Elizabeth Schweizer
Mrs. Shamburger was a recurring character in my childhood. Each time we visited my Oma, Dad would point out the brick house two doors down. There lived a witch: Mrs. Shamburger. On the day of his sister’s funeral, he walked us past her house, spinning elaborate stories. Whatever the circumstance, he kept the magic of childhood alive.
            Growing up I believed Billy Joel and the child singer Rafi to be brothers. I proudly bragged that my fish lived to the ripe age of five. As explanation for his sudden and sporadically empty tank, Dad told us he was at the hospital, receiving a blood transfusion. He even brought us there, gifts of fish food in hand. At the rotunda pond we searched the orange blur for our fish.

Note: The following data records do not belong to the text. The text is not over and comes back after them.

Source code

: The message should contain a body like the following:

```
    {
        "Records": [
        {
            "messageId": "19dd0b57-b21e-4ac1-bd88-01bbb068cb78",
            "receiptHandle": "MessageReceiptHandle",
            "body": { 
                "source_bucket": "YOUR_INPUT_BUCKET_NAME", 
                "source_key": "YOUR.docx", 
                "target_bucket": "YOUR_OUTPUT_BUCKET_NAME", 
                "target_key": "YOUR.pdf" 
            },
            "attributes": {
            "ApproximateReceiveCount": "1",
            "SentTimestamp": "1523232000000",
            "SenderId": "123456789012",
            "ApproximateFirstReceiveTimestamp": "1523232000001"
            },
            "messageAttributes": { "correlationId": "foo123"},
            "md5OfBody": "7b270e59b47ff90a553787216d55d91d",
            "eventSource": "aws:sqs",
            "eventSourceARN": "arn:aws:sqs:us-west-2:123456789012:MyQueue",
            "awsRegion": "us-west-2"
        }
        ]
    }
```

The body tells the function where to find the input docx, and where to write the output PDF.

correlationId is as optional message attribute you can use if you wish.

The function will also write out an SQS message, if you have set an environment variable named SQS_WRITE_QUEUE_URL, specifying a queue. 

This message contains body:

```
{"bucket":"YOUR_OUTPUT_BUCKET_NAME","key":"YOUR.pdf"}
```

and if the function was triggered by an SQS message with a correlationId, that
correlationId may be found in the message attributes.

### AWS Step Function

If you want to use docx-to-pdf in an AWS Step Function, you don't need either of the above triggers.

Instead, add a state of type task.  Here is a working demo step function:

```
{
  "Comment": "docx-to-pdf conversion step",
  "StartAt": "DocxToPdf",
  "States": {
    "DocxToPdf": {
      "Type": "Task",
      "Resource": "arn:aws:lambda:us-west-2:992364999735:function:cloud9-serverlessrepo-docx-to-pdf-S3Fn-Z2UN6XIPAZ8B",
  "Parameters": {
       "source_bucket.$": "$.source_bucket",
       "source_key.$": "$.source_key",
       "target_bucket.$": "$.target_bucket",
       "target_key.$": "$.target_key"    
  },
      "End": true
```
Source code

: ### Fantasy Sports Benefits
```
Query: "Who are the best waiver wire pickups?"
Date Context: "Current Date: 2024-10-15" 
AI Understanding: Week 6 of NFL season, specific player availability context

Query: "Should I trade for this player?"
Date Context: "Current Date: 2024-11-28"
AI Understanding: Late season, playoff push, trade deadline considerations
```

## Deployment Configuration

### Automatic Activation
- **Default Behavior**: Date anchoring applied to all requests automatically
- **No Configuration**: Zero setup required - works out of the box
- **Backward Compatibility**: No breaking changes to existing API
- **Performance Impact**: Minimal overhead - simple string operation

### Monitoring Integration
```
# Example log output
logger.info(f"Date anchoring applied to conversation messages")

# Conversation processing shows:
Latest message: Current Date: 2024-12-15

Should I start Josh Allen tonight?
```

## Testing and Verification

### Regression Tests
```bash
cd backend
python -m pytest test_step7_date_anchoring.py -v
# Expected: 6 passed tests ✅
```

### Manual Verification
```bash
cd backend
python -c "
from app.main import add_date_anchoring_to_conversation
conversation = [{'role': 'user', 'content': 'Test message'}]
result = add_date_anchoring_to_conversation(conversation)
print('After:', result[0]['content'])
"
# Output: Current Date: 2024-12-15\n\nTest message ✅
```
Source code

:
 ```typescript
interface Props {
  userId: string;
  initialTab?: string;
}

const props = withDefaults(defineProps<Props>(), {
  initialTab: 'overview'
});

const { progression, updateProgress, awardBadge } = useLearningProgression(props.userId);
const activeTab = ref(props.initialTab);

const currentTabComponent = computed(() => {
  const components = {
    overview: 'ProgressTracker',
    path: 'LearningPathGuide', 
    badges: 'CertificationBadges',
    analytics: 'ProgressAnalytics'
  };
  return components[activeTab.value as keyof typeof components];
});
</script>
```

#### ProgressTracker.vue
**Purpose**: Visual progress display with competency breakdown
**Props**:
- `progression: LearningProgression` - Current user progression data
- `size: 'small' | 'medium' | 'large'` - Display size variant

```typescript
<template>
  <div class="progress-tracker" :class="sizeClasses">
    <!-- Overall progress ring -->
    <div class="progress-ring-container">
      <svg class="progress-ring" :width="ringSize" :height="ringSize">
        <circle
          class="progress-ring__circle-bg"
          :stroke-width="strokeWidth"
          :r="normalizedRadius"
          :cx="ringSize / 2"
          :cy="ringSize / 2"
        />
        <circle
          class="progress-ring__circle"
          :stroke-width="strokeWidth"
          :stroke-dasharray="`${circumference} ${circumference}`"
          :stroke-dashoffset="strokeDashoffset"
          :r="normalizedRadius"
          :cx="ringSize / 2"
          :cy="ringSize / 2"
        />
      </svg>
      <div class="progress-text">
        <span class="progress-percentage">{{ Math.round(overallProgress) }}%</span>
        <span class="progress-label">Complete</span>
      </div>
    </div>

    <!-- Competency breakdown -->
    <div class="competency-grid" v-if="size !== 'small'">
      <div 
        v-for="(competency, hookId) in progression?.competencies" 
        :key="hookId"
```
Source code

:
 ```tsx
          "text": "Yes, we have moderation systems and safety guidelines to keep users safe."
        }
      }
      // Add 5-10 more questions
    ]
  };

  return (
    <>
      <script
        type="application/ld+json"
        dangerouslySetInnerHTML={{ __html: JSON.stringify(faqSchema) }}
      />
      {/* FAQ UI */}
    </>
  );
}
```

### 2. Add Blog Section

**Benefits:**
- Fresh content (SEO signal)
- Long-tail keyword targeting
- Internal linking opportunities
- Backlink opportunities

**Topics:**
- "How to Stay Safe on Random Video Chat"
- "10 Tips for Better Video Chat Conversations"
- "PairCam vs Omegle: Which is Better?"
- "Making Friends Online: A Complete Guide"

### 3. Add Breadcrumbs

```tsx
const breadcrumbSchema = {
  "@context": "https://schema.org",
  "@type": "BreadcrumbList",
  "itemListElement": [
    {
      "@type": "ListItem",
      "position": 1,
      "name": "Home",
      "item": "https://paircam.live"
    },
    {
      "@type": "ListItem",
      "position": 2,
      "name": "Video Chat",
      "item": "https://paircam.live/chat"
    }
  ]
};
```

The next day he returned home with bug eyes, “a side effect of the procedure.” 
            Years later I am standing in the prairie, holding a dying frog. A six-year old has named me his caretaker. The following day, he bounds off the bus. I kneel and explain how his frog fell in love, married, and moved to the river. “We can visit him this Wednesday,” I chime.
Craft mimics life. It is heavy with logistics and sprinkled with mystery and magic that remind us what it is to be alive. Both temporal and eternal, materials guide us, challenge us, hold us.  My work is a conversation with material, dedicated to an ongoing movement of craft, to sharing stories, to cultivating joy.